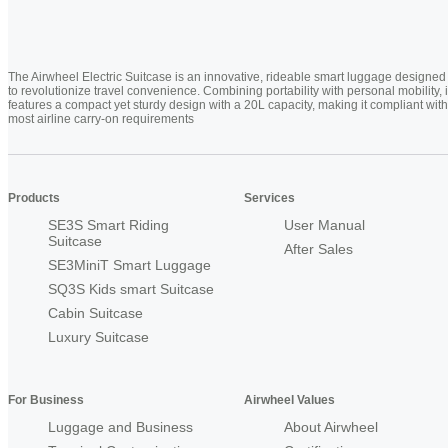
The Airwheel Electric Suitcase is an innovative, rideable smart luggage designed
to revolutionize travel convenience. Combining portability with personal mobility, i
features a compact yet sturdy design with a 20L capacity, making it compliant with
most airline carry-on requirements
Products
Services
SE3S Smart Riding
User Manual
Suitcase
After Sales
SE3MiniT Smart Luggage
SQ3S Kids smart Suitcase
Cabin Suitcase
Luxury Suitcase
For Business
Airwheel Values
Luggage and Business
About Airwheel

****

Task to carry out:
Copy out the text of the items above, from the beginning through the line containing "features a compact", including that line, and leave out the pictures.

Reply:
The Airwheel Electric Suitcase is an innovative, rideable smart luggage designed
to revolutionize travel convenience. Combining portability with personal mobility, i
features a compact yet sturdy design with a 20L capacity, making it compliant with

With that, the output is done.